FIG. 5 shows the airlift pump system 88 having grit accumulated at the bottom of the vessel VVV. FIG. 6 shows the airlift pump system 88 with air supplied though the first air supply line 60 and the second air supply line 62 with air from the first air supply line 60 is accumulated at the upper portion of the air tank 86. Air from the second output port 82 of the second supply line 62 creates a series of air bubbles within the riser tube 65.

FIG. 7 shows the airlift pump system 88 with a liquid level in the air tank 86 and riser tube 65 below the uppermost part or the horizontal portion 72. Thus, the air accumulated in the air tank 86 may be directly released through the discharge port 76 of the riser tube 65 as a large bubble.

The liquid level may then rise in the air tank 86 at the speed of up to 2 feet per second creating a large suction pulling the grit upward with the large bubble (FIG. 8). This large suction is an increase over the conventional systems of FIGS. 1 and 2. FIG. 9 shows the airlift pump system 88 continuously transferring grit upward in the wake of the large bubble.

Another airlift pump system 120 includes a vessel VVVV supplied liquid from a liquid supply 58. The vessel VVVV supplies liquid to an air tank 132 from a vessel discharge port 140 through a discharge tube 138 to an intake port 136 of the air tank. The air tank 132 is supplied with air from an air source 100 connected to an input 102 of a first air supply line 104 and a second air supply line 106. A first output port 110 of the first air supply line 104 is connected to a closed upper end 108 of an air tank 132. The air tank 132 has a cylindrical configuration with a closed bottom end 134. A cylindrical riser tube 123 has a U-shaped elbow 118 with an upper vertical intake end 112 and an intake port 114, a lower horizontal portion 116 defining a port 128 penetrating a side wall of the riser tube 123, and an upper vertical discharge end 126 with a discharge port 124 disposed within the riser tube 123. A second output port 130 of the second air supply line 106 is connected to the lower horizontal portion 116 of the riser tube 123. Note that the second air supply line 106 may be omitted if the superficial density of the liquid L is less than 1.5. The riser tube 123 extends upward through a suitably tight opening in the closed upper end 108 of the air tank 132 to a discharge port 122. The airlift pump system 120 provides the increased suction advantages as described above regarding the airlift pump system 88.

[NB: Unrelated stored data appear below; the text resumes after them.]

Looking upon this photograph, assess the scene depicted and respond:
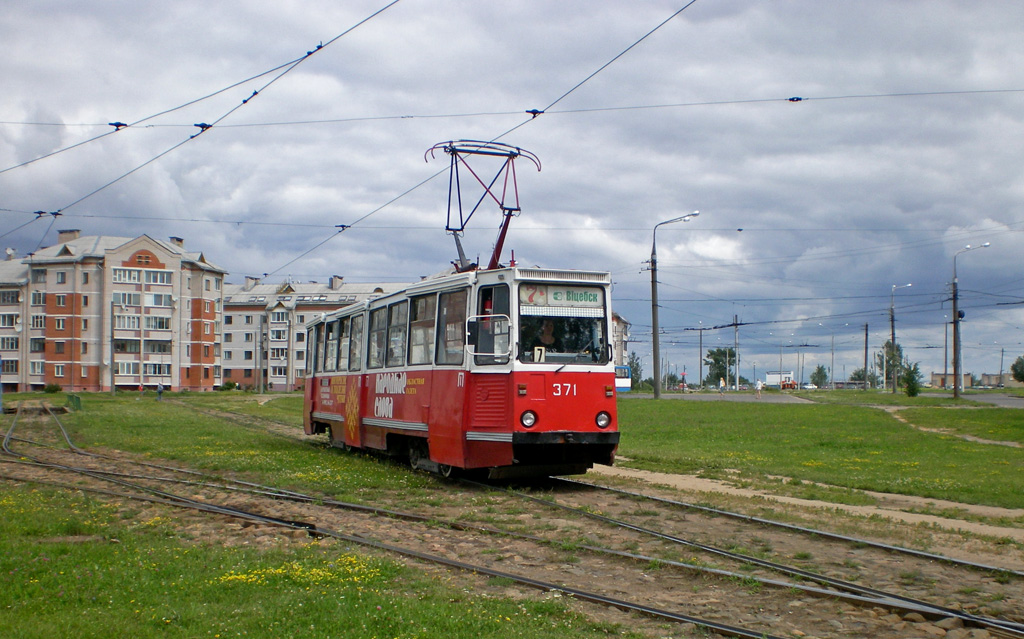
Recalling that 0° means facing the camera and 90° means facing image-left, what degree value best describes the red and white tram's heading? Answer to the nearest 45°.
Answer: approximately 315°
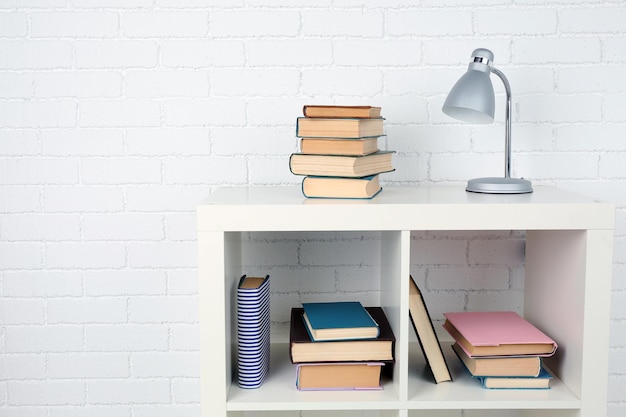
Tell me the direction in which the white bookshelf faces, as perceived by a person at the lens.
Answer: facing the viewer
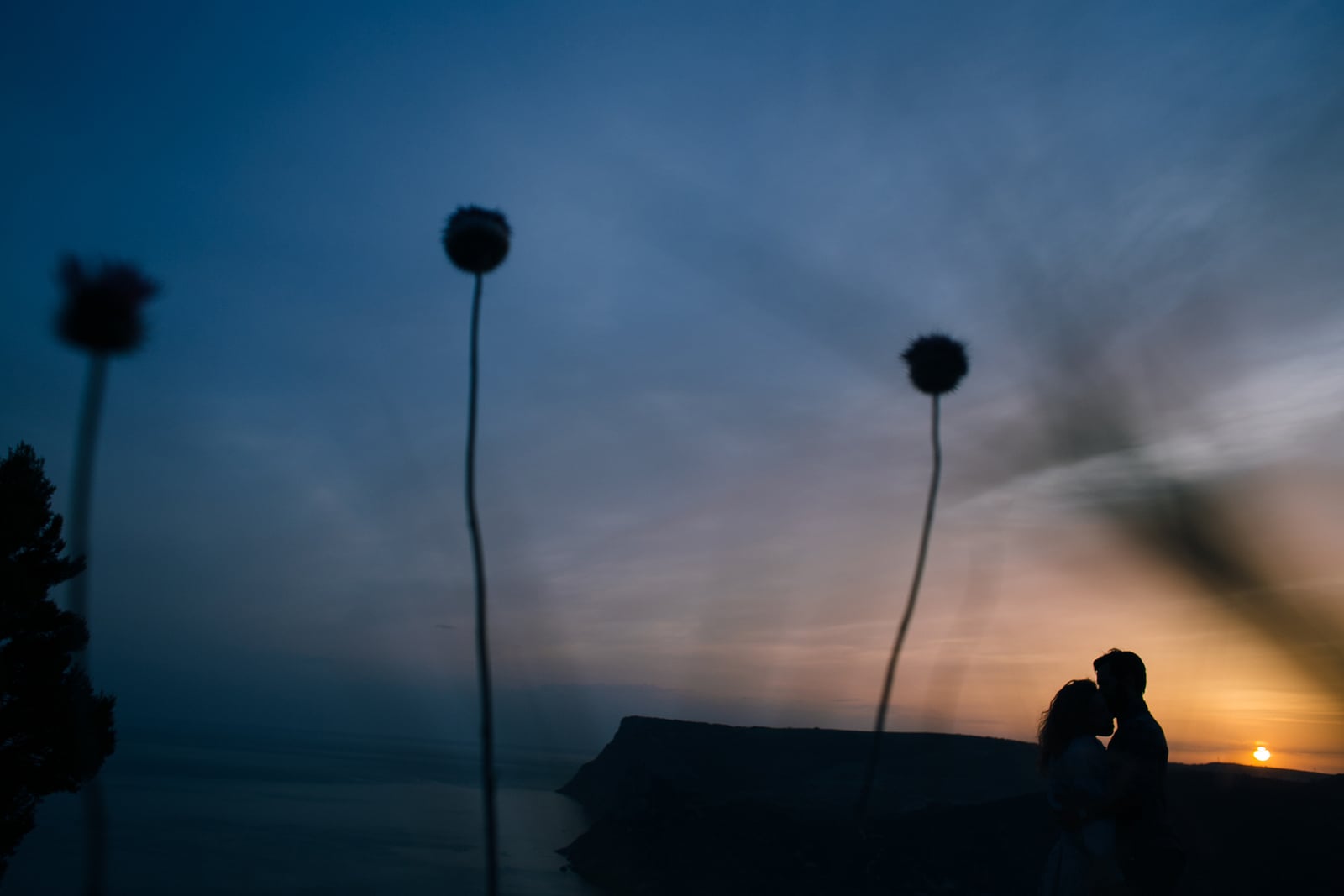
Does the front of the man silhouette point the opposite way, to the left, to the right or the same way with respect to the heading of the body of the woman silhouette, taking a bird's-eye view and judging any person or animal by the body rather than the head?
the opposite way

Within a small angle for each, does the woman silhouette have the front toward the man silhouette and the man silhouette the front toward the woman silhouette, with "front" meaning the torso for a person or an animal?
yes

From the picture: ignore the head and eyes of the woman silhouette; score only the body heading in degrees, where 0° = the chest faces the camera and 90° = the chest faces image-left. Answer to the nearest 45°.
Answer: approximately 270°

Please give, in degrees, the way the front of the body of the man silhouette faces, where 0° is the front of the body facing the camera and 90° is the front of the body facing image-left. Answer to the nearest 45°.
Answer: approximately 90°

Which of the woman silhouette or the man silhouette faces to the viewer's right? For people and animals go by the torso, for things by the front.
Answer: the woman silhouette
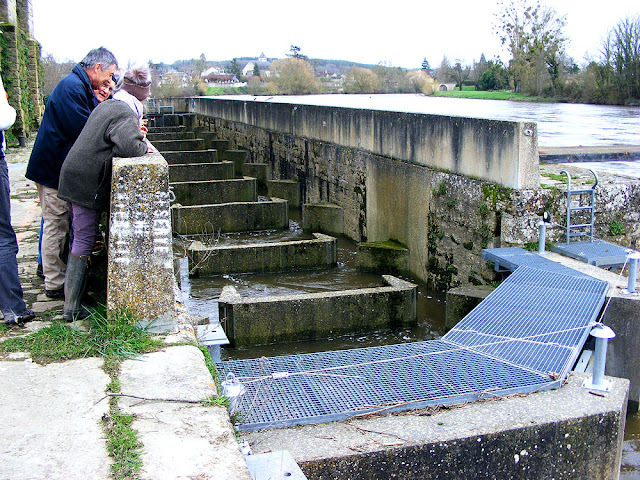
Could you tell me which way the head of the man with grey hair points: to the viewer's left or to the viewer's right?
to the viewer's right

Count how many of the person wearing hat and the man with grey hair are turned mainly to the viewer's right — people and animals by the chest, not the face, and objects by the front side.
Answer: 2

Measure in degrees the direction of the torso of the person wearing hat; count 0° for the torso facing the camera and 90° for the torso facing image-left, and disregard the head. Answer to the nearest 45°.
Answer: approximately 270°

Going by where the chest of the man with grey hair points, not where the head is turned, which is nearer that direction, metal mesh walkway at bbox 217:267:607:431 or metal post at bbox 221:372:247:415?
the metal mesh walkway

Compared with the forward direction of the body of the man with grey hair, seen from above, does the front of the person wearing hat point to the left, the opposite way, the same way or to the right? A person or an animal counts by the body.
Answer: the same way

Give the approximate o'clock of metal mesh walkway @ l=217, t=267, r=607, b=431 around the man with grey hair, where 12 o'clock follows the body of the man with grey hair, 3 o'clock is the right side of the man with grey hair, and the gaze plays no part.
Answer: The metal mesh walkway is roughly at 1 o'clock from the man with grey hair.

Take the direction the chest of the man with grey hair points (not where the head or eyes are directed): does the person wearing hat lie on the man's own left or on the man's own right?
on the man's own right

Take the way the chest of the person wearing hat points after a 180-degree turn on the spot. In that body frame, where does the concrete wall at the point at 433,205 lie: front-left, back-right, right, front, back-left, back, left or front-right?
back-right

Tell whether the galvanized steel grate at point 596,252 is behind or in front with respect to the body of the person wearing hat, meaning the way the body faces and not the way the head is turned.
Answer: in front

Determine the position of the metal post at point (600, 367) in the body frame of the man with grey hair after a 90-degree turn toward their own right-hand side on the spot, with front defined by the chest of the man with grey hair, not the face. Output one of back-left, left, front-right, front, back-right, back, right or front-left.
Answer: front-left

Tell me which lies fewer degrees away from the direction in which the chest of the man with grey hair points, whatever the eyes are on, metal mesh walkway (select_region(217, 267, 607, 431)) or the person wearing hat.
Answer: the metal mesh walkway

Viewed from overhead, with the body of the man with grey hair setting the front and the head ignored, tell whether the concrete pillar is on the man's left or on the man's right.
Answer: on the man's right

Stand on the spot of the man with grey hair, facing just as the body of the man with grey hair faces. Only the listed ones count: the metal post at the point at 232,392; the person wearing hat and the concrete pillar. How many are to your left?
0

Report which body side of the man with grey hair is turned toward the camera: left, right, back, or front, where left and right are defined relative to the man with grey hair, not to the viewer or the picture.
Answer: right
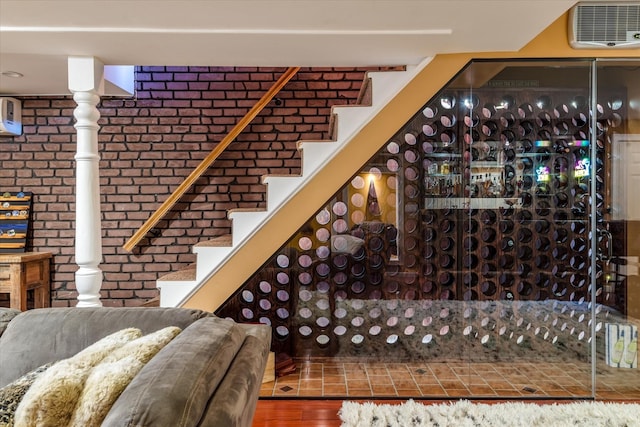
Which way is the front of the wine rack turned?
toward the camera

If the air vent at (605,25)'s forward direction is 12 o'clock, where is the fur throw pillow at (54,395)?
The fur throw pillow is roughly at 1 o'clock from the air vent.

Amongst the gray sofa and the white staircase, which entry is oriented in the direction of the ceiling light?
the white staircase

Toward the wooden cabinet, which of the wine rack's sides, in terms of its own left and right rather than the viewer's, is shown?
right

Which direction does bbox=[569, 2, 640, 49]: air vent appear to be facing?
toward the camera

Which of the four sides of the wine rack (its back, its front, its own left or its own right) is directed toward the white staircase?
right

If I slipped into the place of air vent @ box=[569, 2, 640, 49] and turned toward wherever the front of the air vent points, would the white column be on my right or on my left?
on my right

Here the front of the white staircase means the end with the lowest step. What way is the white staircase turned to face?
to the viewer's left

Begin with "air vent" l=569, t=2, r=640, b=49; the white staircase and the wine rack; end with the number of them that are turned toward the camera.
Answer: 2

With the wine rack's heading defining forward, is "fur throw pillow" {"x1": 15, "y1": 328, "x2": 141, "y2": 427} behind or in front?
in front

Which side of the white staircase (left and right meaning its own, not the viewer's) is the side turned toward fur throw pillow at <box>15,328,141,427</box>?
left

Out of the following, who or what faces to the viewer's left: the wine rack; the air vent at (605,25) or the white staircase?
the white staircase

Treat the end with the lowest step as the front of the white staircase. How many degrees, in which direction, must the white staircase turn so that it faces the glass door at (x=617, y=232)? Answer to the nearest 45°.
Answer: approximately 180°
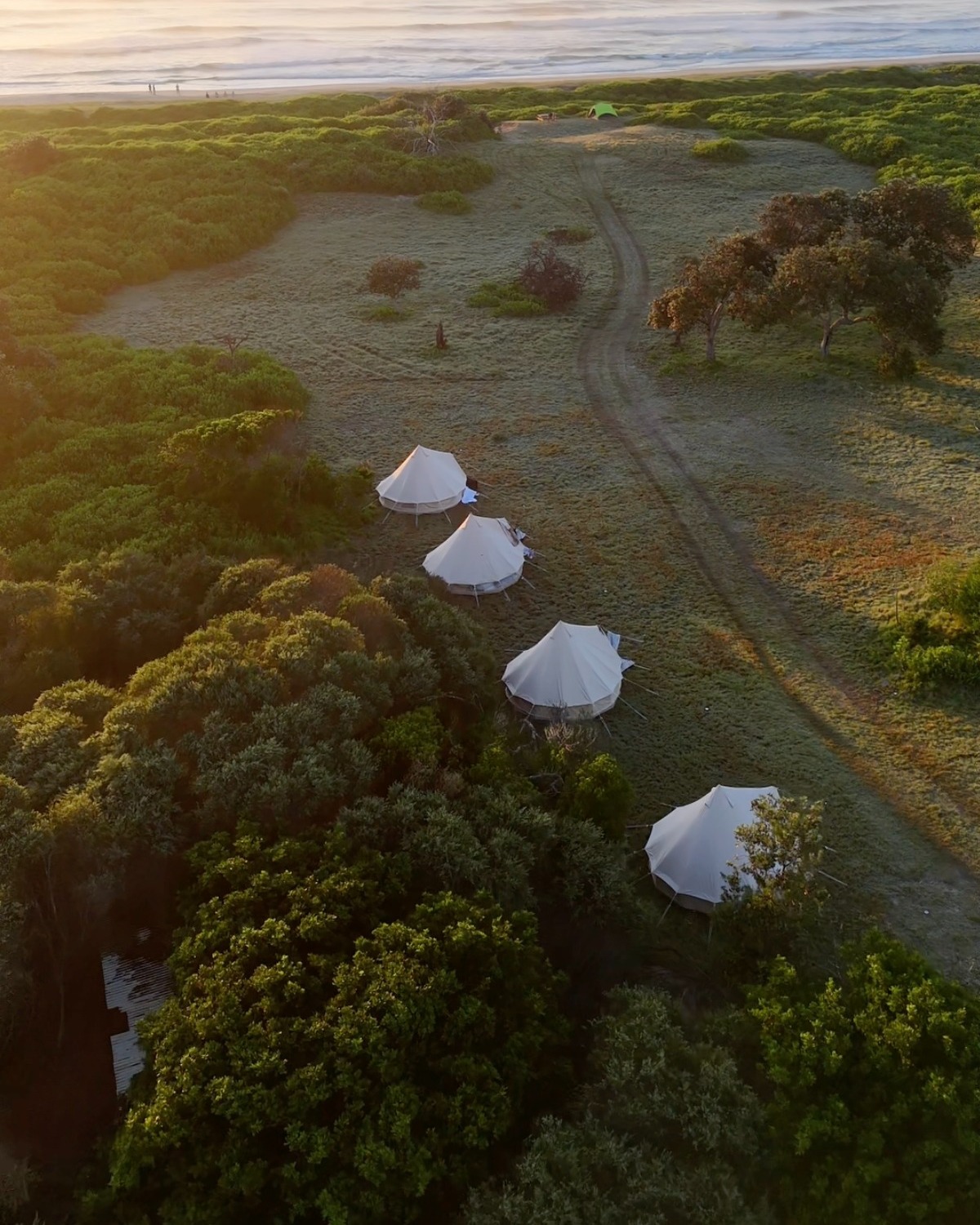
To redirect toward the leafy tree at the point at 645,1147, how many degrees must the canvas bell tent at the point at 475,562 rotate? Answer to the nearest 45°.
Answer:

It will be understood that the above description of the present invention is susceptible to various modifications, changes and adaptations, and the same are intended to be comprehended within the meaning and range of equivalents of the appended claims. The presently disclosed example embodiments are considered in all respects to be illustrative, and not restrictive. The scope of the invention is indicated by the appended claims, rather than the foregoing description, and all changes that come within the meaning and range of equivalence thereof are intended to be embraced therein.

Claims

1. A system for pumping liquid, said system comprising:

a compressed air source; and

a pump for vertically moving the liquid upward, said pump being powered by said compressed air source,

said pump including a first container, a second container disposed interior to said first container, and a U-shaped tube disposed interior to said first and second containers,

said compressed air source supplying compressed air to said U-shaped tube at a vertical portion of said U-shaped tube.

2. The system as set forth in claim 1 wherein said first container has an upper closure wall and a lower open end opposite said upper closure wall.

3. The system as set forth in claim 1 wherein said U-shaped tube has two upper open ends.

4. The system as set forth in claim 3 wherein said U-shaped tubing extends vertically downward, horizontally through a side wall of said second container, and upward interior to said second container.